One of the most conserved methods to significantly increase lifespan in animals is through dietary restriction (DR). The mechanisms by which DR increases survival are controversial but are thought to include improvements in mitochondrial function concomitant with reductions in reactive oxygen species production and alterations in the insulin signalling pathway, resulting in global metabolic adaptation. In order to identify novel genes that may be important for lifespan extension of Brown Norway rats, we compared gene expression profiles from skeletal muscle of 28-month-old animals fed ad libitum or DR diets using whole-genome arrays. Following DR, 426 transcripts were significantly down-regulated whilst only 52 were up-regulated. Included in the up-regulated transcripts were three functionally related previously unidentified DR-regulated genes: Nr4a1, Nr4a2, and Nr4a3. Up-regulation of all three Nr4a receptors was also observed in liver - but not brain - of DR-fed animals.
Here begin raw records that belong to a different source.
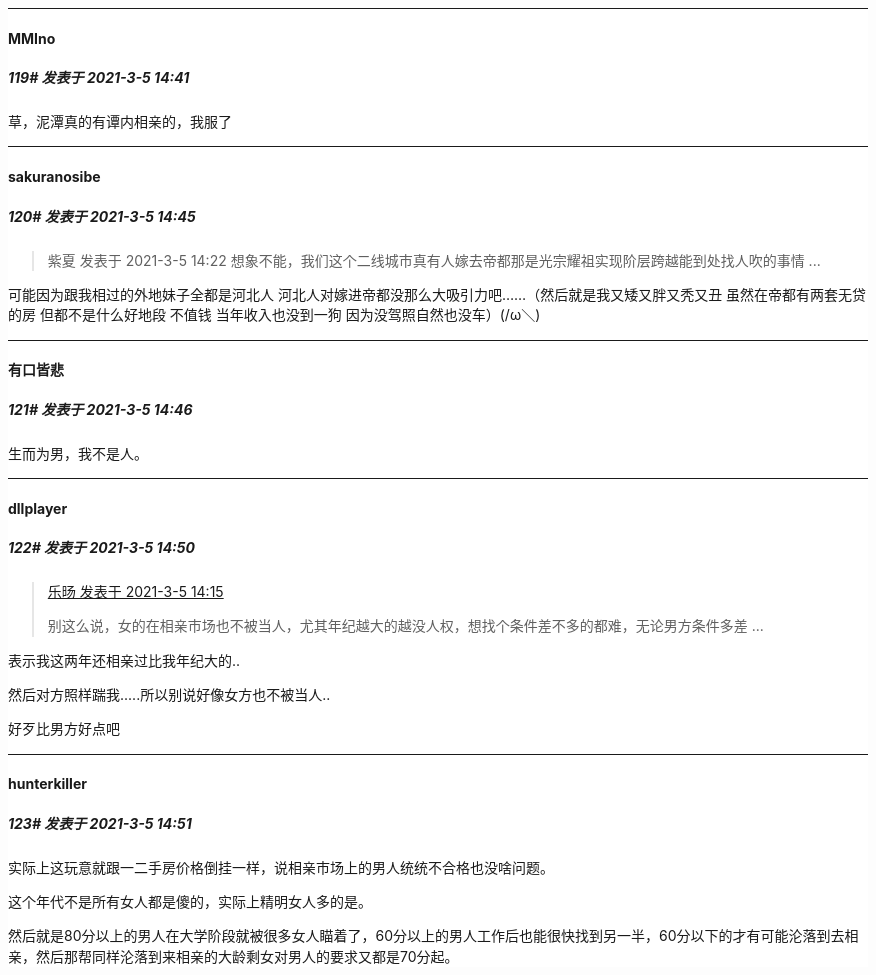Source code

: 
-----

####  MMIno  
##### 119#       发表于 2021-3-5 14:41


草，泥潭真的有谭内相亲的，我服了


-----

####  sakuranosibe  
##### 120#       发表于 2021-3-5 14:45


<blockquote>紫夏 发表于 2021-3-5 14:22
想象不能，我们这个二线城市真有人嫁去帝都那是光宗耀祖实现阶层跨越能到处找人吹的事情 ...</blockquote>
可能因为跟我相过的外地妹子全都是河北人 河北人对嫁进帝都没那么大吸引力吧……（然后就是我又矮又胖又秃又丑 虽然在帝都有两套无贷的房 但都不是什么好地段 不值钱 当年收入也没到一狗 因为没驾照自然也没车）(/ω＼)


-----

####  有口皆悲  
##### 121#       发表于 2021-3-5 14:46


生而为男，我不是人。


-----

####  dllplayer  
##### 122#       发表于 2021-3-5 14:50


<blockquote><a href="httphttps://bbs.saraba1st.com/2b/forum.php?mod=redirect&amp;goto=findpost&amp;pid=50521054&amp;ptid=1991130" target="_blank">乐旸 发表于 2021-3-5 14:15</a>

别这么说，女的在相亲市场也不被当人，尤其年纪越大的越没人权，想找个条件差不多的都难，无论男方条件多差 ...</blockquote>
表示我这两年还相亲过比我年纪大的..

然后对方照样踹我.....所以别说好像女方也不被当人..

好歹比男方好点吧


-----

####  hunterkiller  
##### 123#       发表于 2021-3-5 14:51


实际上这玩意就跟一二手房价格倒挂一样，说相亲市场上的男人统统不合格也没啥问题。


这个年代不是所有女人都是傻的，实际上精明女人多的是。


然后就是80分以上的男人在大学阶段就被很多女人瞄着了，60分以上的男人工作后也能很快找到另一半，60分以下的才有可能沦落到去相亲，然后那帮同样沦落到来相亲的大龄剩女对男人的要求又都是70分起。
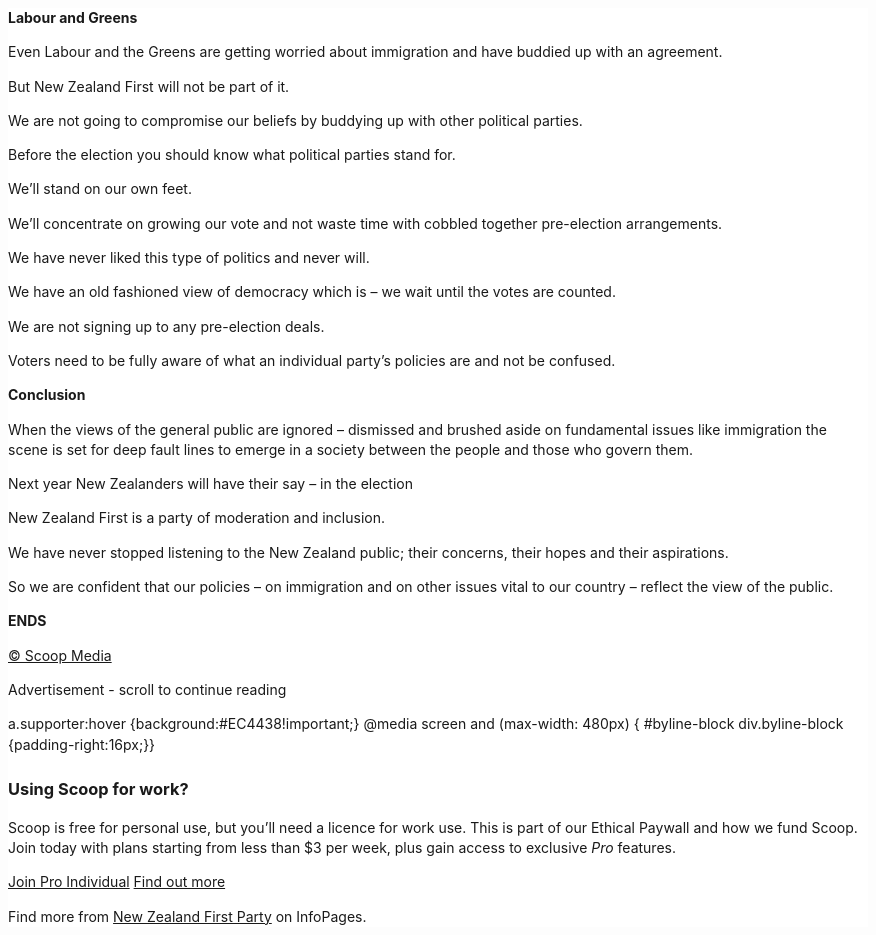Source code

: **Labour and Greens**

Even Labour and the Greens are getting worried about immigration and have buddied up with an agreement.

But New Zealand First will not be part of it.

We are not going to compromise our beliefs by buddying up with other political parties.

Before the election you should know what political parties stand for.

We’ll stand on our own feet.

We’ll concentrate on growing our vote and not waste time with cobbled together pre-election arrangements.

We have never liked this type of politics and never will.

We have an old fashioned view of democracy which is – we wait until the votes are counted.

We are not signing up to any pre-election deals.

Voters need to be fully aware of what an individual party’s policies are and not be confused.

**Conclusion**

When the views of the general public are ignored – dismissed and brushed aside on fundamental issues like immigration the scene is set for deep fault lines to emerge in a society between the people and those who govern them.

Next year New Zealanders will have their say – in the election

New Zealand First is a party of moderation and inclusion.

We have never stopped listening to the New Zealand public; their concerns, their hopes and their aspirations.

So we are confident that our policies – on immigration and on other issues vital to our country – reflect the view of the public.

**ENDS**

  

[© Scoop Media](http://www.scoop.co.nz/about/terms.html)  

Advertisement - scroll to continue reading



a.supporter:hover {background:#EC4438!important;} @media screen and (max-width: 480px) { #byline-block div.byline-block {padding-right:16px;}}

### Using Scoop for work?

Scoop is free for personal use, but you’ll need a licence for work use. This is part of our Ethical Paywall and how we fund Scoop. Join today with plans starting from less than $3 per week, plus gain access to exclusive _Pro_ features.  
  
[Join Pro Individual](https://pro.scoop.co.nz/Individual/?from=ProIn24) [Find out more](https://pro.scoop.co.nz/using-scoop-for-work/?from=ProIn24)

Find more from [New Zealand First Party](https://info.scoop.co.nz/New_Zealand_First_Party) on InfoPages.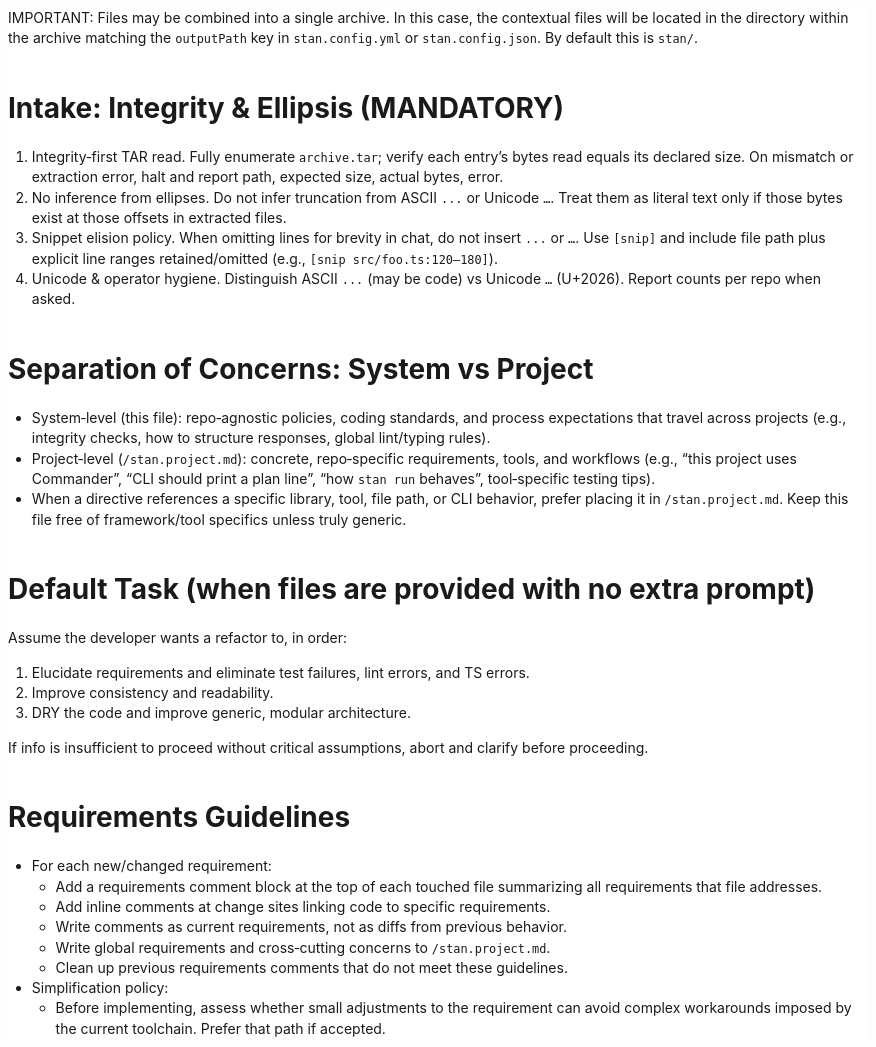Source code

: IMPORTANT: Files may be combined into a single archive. In this case, the
contextual files will be located in the directory within the archive
matching the `outputPath` key in `stan.config.yml` or `stan.config.json`.
By default this is `stan/`.

# Intake: Integrity & Ellipsis (MANDATORY)

1. Integrity‑first TAR read. Fully enumerate `archive.tar`; verify each
   entry’s bytes read equals its declared size. On mismatch or extraction
   error, halt and report path, expected size, actual bytes, error.
2. No inference from ellipses. Do not infer truncation from ASCII `...` or
   Unicode `…`. Treat them as literal text only if those bytes exist at
   those offsets in extracted files.
3. Snippet elision policy. When omitting lines for brevity in chat, do not
   insert `...` or `…`. Use `[snip]` and include file path plus explicit
   line ranges retained/omitted (e.g., `[snip src/foo.ts:120–180]`).
4. Unicode & operator hygiene. Distinguish ASCII `...` (may be code) vs
   Unicode `…` (U+2026). Report counts per repo when asked.

# Separation of Concerns: System vs Project

- System‑level (this file): repo‑agnostic policies, coding standards, and
  process expectations that travel across projects (e.g., integrity checks,
  how to structure responses, global lint/typing rules).
- Project‑level (`/stan.project.md`): concrete, repo‑specific requirements,
  tools, and workflows (e.g., “this project uses Commander”, “CLI should
  print a plan line”, “how `stan run` behaves”, tool‑specific testing tips).
- When a directive references a specific library, tool, file path, or CLI
  behavior, prefer placing it in `/stan.project.md`. Keep this file free of
  framework/tool specifics unless truly generic.

# Default Task (when files are provided with no extra prompt)

Assume the developer wants a refactor to, in order:

1. Elucidate requirements and eliminate test failures, lint errors, and TS
   errors.
2. Improve consistency and readability.
3. DRY the code and improve generic, modular architecture.

If info is insufficient to proceed without critical assumptions, abort and
clarify before proceeding.

# Requirements Guidelines

- For each new/changed requirement:
  - Add a requirements comment block at the top of each touched file
    summarizing all requirements that file addresses.
  - Add inline comments at change sites linking code to specific
    requirements.
  - Write comments as current requirements, not as diffs from previous
    behavior.
  - Write global requirements and cross‑cutting concerns to
    `/stan.project.md`.
  - Clean up previous requirements comments that do not meet these
    guidelines.
- Simplification policy:
  - Before implementing, assess whether small adjustments to the requirement
    can avoid complex workarounds imposed by the current toolchain. Prefer
    that path if accepted.
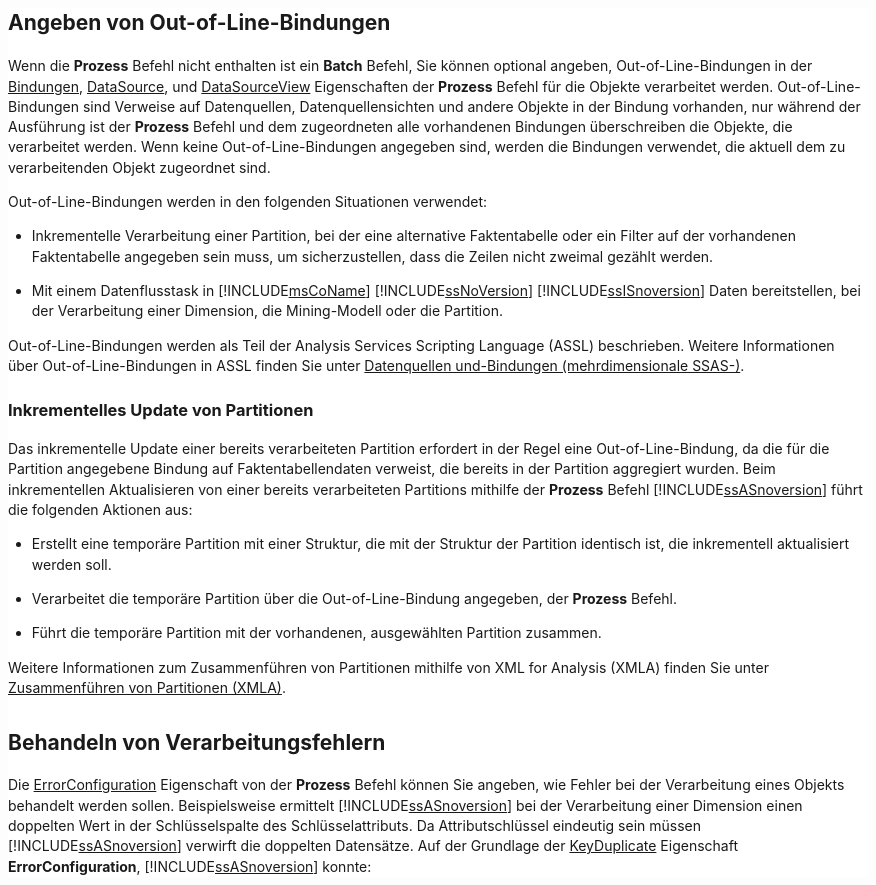 ## <a name="specifying-out-of-line-bindings"></a>Angeben von Out-of-Line-Bindungen  
 Wenn die **Prozess** Befehl nicht enthalten ist ein **Batch** Befehl, Sie können optional angeben, Out-of-Line-Bindungen in der [Bindungen](../../analysis-services/xmla/xml-elements-properties/bindings-element-xmla.md), [DataSource](../../analysis-services/xmla/xml-elements-properties/datasource-element-xmla.md), und [DataSourceView](../../analysis-services/xmla/xml-elements-properties/datasourceview-element-xmla.md) Eigenschaften der **Prozess** Befehl für die Objekte verarbeitet werden. Out-of-Line-Bindungen sind Verweise auf Datenquellen, Datenquellensichten und andere Objekte in der Bindung vorhanden, nur während der Ausführung ist der **Prozess** Befehl und dem zugeordneten alle vorhandenen Bindungen überschreiben die Objekte, die verarbeitet werden. Wenn keine Out-of-Line-Bindungen angegeben sind, werden die Bindungen verwendet, die aktuell dem zu verarbeitenden Objekt zugeordnet sind.  
  
 Out-of-Line-Bindungen werden in den folgenden Situationen verwendet:  
  
-   Inkrementelle Verarbeitung einer Partition, bei der eine alternative Faktentabelle oder ein Filter auf der vorhandenen Faktentabelle angegeben sein muss, um sicherzustellen, dass die Zeilen nicht zweimal gezählt werden.  
  
-   Mit einem Datenflusstask in [!INCLUDE[msCoName](../../includes/msconame-md.md)] [!INCLUDE[ssNoVersion](../../includes/ssnoversion-md.md)] [!INCLUDE[ssISnoversion](../../includes/ssisnoversion-md.md)] Daten bereitstellen, bei der Verarbeitung einer Dimension, die Mining-Modell oder die Partition.  
  
 Out-of-Line-Bindungen werden als Teil der Analysis Services Scripting Language (ASSL) beschrieben. Weitere Informationen über Out-of-Line-Bindungen in ASSL finden Sie unter [Datenquellen und-Bindungen &#40;mehrdimensionale SSAS-&#41;](../../analysis-services/multidimensional-models/data-sources-and-bindings-ssas-multidimensional.md).  
  
### <a name="incrementally-updating-partitions"></a>Inkrementelles Update von Partitionen  
 Das inkrementelle Update einer bereits verarbeiteten Partition erfordert in der Regel eine Out-of-Line-Bindung, da die für die Partition angegebene Bindung auf Faktentabellendaten verweist, die bereits in der Partition aggregiert wurden. Beim inkrementellen Aktualisieren von einer bereits verarbeiteten Partitions mithilfe der **Prozess** Befehl [!INCLUDE[ssASnoversion](../../includes/ssasnoversion-md.md)] führt die folgenden Aktionen aus:  
  
-   Erstellt eine temporäre Partition mit einer Struktur, die mit der Struktur der Partition identisch ist, die inkrementell aktualisiert werden soll.  
  
-   Verarbeitet die temporäre Partition über die Out-of-Line-Bindung angegeben, der **Prozess** Befehl.  
  
-   Führt die temporäre Partition mit der vorhandenen, ausgewählten Partition zusammen.  
  
 Weitere Informationen zum Zusammenführen von Partitionen mithilfe von XML for Analysis (XMLA) finden Sie unter [Zusammenführen von Partitionen &#40;XMLA&#41;](../../analysis-services/multidimensional-models-scripting-language-assl-xmla/merging-partitions-xmla.md).  
  
## <a name="handling-processing-errors"></a>Behandeln von Verarbeitungsfehlern  
 Die [ErrorConfiguration](../../analysis-services/xmla/xml-elements-properties/errorconfiguration-element-xmla.md) Eigenschaft von der **Prozess** Befehl können Sie angeben, wie Fehler bei der Verarbeitung eines Objekts behandelt werden sollen. Beispielsweise ermittelt [!INCLUDE[ssASnoversion](../../includes/ssasnoversion-md.md)] bei der Verarbeitung einer Dimension einen doppelten Wert in der Schlüsselspalte des Schlüsselattributs. Da Attributschlüssel eindeutig sein müssen [!INCLUDE[ssASnoversion](../../includes/ssasnoversion-md.md)] verwirft die doppelten Datensätze. Auf der Grundlage der [KeyDuplicate](../../analysis-services/scripting/properties/keyduplicate-element-assl.md) Eigenschaft **ErrorConfiguration**, [!INCLUDE[ssASnoversion](../../includes/ssasnoversion-md.md)] konnte:  
  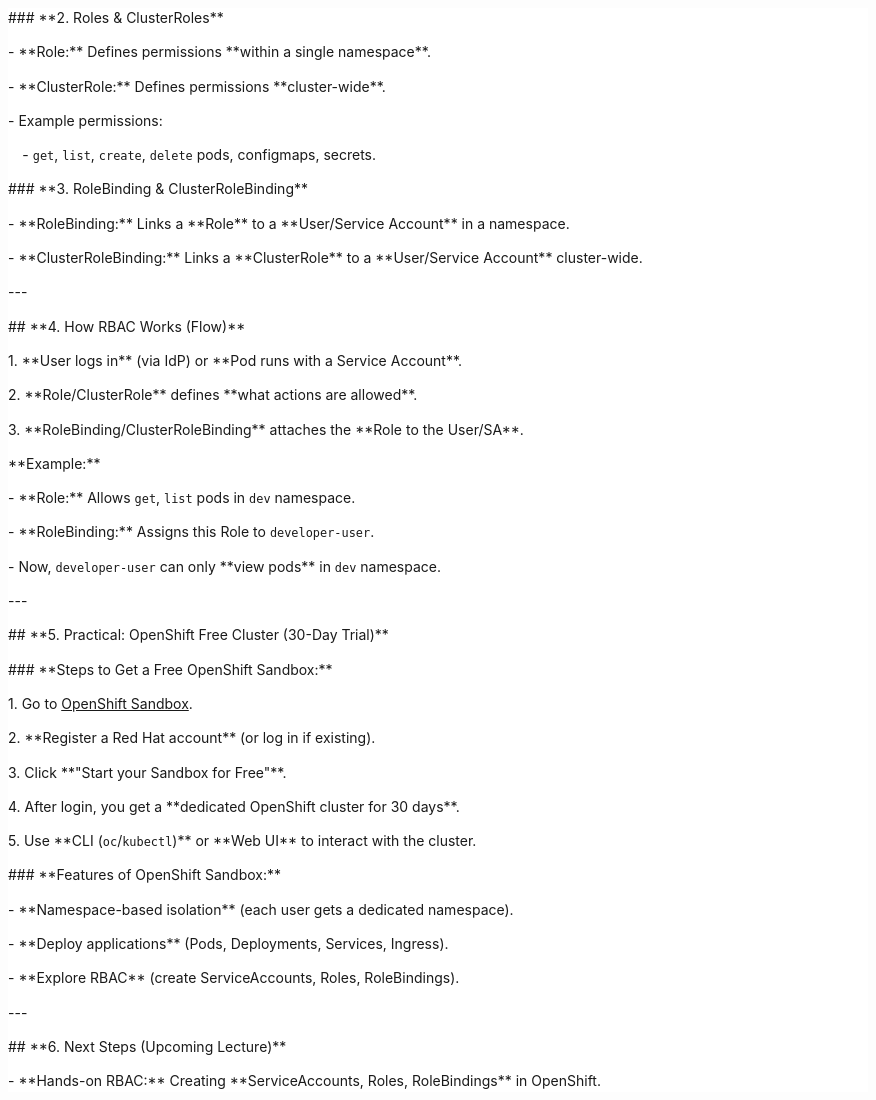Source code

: \### \*\*2. Roles & ClusterRoles\*\*  

\- \*\*Role:\*\* Defines permissions \*\*within a single namespace\*\*.  

\- \*\*ClusterRole:\*\* Defines permissions \*\*cluster-wide\*\*.  

\- Example permissions:  

`  `- `get`, `list`, `create`, `delete` pods, configmaps, secrets.  

\### \*\*3. RoleBinding & ClusterRoleBinding\*\*  

\- \*\*RoleBinding:\*\* Links a \*\*Role\*\* to a \*\*User/Service Account\*\* in a namespace.  

\- \*\*ClusterRoleBinding:\*\* Links a \*\*ClusterRole\*\* to a \*\*User/Service Account\*\* cluster-wide.  

\---

\## \*\*4. How RBAC Works (Flow)\*\*  

1\. \*\*User logs in\*\* (via IdP) or \*\*Pod runs with a Service Account\*\*.  

2\. \*\*Role/ClusterRole\*\* defines \*\*what actions are allowed\*\*.  

3\. \*\*RoleBinding/ClusterRoleBinding\*\* attaches the \*\*Role to the User/SA\*\*.  

\*\*Example:\*\*  

\- \*\*Role:\*\* Allows `get`, `list` pods in `dev` namespace.  

\- \*\*RoleBinding:\*\* Assigns this Role to `developer-user`.  

\- Now, `developer-user` can only \*\*view pods\*\* in `dev` namespace.  

\---

\## \*\*5. Practical: OpenShift Free Cluster (30-Day Trial)\*\*  

\### \*\*Steps to Get a Free OpenShift Sandbox:\*\*  

1\. Go to [OpenShift Sandbox](https://developers.redhat.com/developer-sandbox).  

2\. \*\*Register a Red Hat account\*\* (or log in if existing).  

3\. Click \*\*"Start your Sandbox for Free"\*\*.  

4\. After login, you get a \*\*dedicated OpenShift cluster for 30 days\*\*.  

5\. Use \*\*CLI (`oc`/`kubectl`)\*\* or \*\*Web UI\*\* to interact with the cluster.  

\### \*\*Features of OpenShift Sandbox:\*\*  

\- \*\*Namespace-based isolation\*\* (each user gets a dedicated namespace).  

\- \*\*Deploy applications\*\* (Pods, Deployments, Services, Ingress).  

\- \*\*Explore RBAC\*\* (create ServiceAccounts, Roles, RoleBindings).  

\---

\## \*\*6. Next Steps (Upcoming Lecture)\*\*  

\- \*\*Hands-on RBAC:\*\* Creating \*\*ServiceAccounts, Roles, RoleBindings\*\* in OpenShift.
Furthermore, RT-PCR revealed up-regulation of several NR4A transcriptional targets (Ucp-3, Ampk-gamma3, Pgc-1alpha and Pgc-1beta) in skeletal muscle of DR animals. Due to the proposed roles of the NR4A nuclear receptors in sensing and responding to changes in the nutritional environment and in regulating glucose and lipid metabolism and insulin sensitivity, we hypothesise that these proteins may contribute to DR-induced metabolic adaptation.